# OPI South Beach summer 2009 collection



## user79 (Dec 13, 2008)

Pic:
southbeach2.JPG (image)

 Done Out In Deco - Lilac
Clubbing Til Sunrise - Tangerine
Suzi & The Lifeguard - Pink
Conga-Line Coral - Orange-Rose
Overexposed In South Beach - Purple
Bronzed To Perfection - Brown
Party In My Cabana - Pink
Sand In My Suit - Nude
Paint My Moji-Toes Red - Red
Miami Beet - Violet
OPI On Collins Ave. - Red Orange
Feelin’ Hot-Hot-Hot! - Flamingo Pink

What do you think?

I'm a little _bit meh _until I see swatches...


----------



## crystrill (Dec 13, 2008)

I'm from Miami and none of these colors make me think of Miami.


----------



## Zantedge (Dec 13, 2008)

Yeah, when I think of Miami of think of really vibrant colours... definitely not lilac and pale pink.
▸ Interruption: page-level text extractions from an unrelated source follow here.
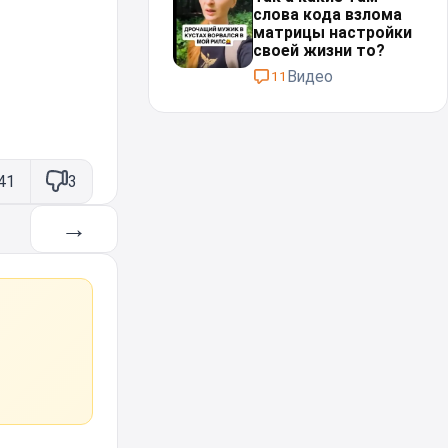
слова кода взлома
матрицы настройки
своей жизни то?
Видео
11
41
3
→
There's couple that look nice, but I'm not overly excited.


----------



## florabundance (Dec 13, 2008)

Not South Beach-y to me either, but I like the look of them


----------



## ratmist (Dec 13, 2008)

Meh indeed.  I was expecting them to be bright, really really vibrant, almost tacky looking with 80s-90s flair.


----------



## Shadowy Lady (Dec 13, 2008)

I like a couple of them just by their names. But really I cannot judge them till I see them in person or at least see some swatches


----------



## user79 (Dec 13, 2008)

So far the China Glaze summer collection is kicking OPIs ass! Also the last 90210 releases were yawn-inducing...


----------



## MzzRach (Dec 13, 2008)

These colours are softer than I would have expected for a South Beach inspired collection.  Where are the uber-vibrant shades?  I would have expected clear, bright, undiluted colours.


----------



## xsnowwhite (Dec 13, 2008)

None of them really jump out to me...The conga-line coral looks cute tho but other than that, I'd probably have to see them in person


----------



## WhippedCrm (Dec 13, 2008)

Quote:

   Originally Posted by *Zantedge* 

 
_Yeah, when I think of Miami of think of really vibrant colours... definitely not lilac and pale pink. There's couple that look nice, but I'm not overly excited._

 
ITA


----------



## user79 (Dec 14, 2008)

More pics and some swatches here:
http://www.makeupalley.com/m_87338692


----------



## sinergy (Dec 14, 2008)

that conga line coral reminds a little bit of cajun shrimp...well not a lot, but a tad...


----------



## CantAffordMAC (Dec 14, 2008)

i was expecting realy hot,bright super summery beachy colors. Not these


----------



## knoxydoll (Dec 14, 2008)

Nothing screaming buy me, buy me. I do kind of like the conga line coral though.


----------



## CantAffordMAC (Dec 14, 2008)

now that i saw the swatches, i like the really pretty golden/butterscotchy one, the conga line coral one, and the hot pink one.


----------



## sharkbytes (Dec 14, 2008)

Quote:

   Originally Posted by *MissChievous* 

 
_So far the China Glaze summer collection is kicking OPIs ass! Also the last 90210 releases were yawn-inducing..._

 
OMG that broke my heart!  I was beyond excited that there would be a 90210 collection, and anticipated it for quite some time.  And they release 3 oddly similar and not that pretty reds with names that aren't even cute!  I was hoping for like, a Donna Martin Graduates ruby red, a West Beverly creamy white, maybe even a Peach Pit.  Blech!  And the south beach collection is just as snooze-inducing


----------



## BEA2LS (Dec 15, 2008)

yea i like my colors much brighter than this for summer!!


----------



## chocokitty (Dec 15, 2008)

I agree that I would think the colors would be vibrant -- but I'm the type that has to see the polish in person.  So I will be checking this out.


----------



## Odelle (Dec 16, 2008)

I like Clubbing Til Sunrise, the rest are just "meh".

I was expecting more blues and greens.


----------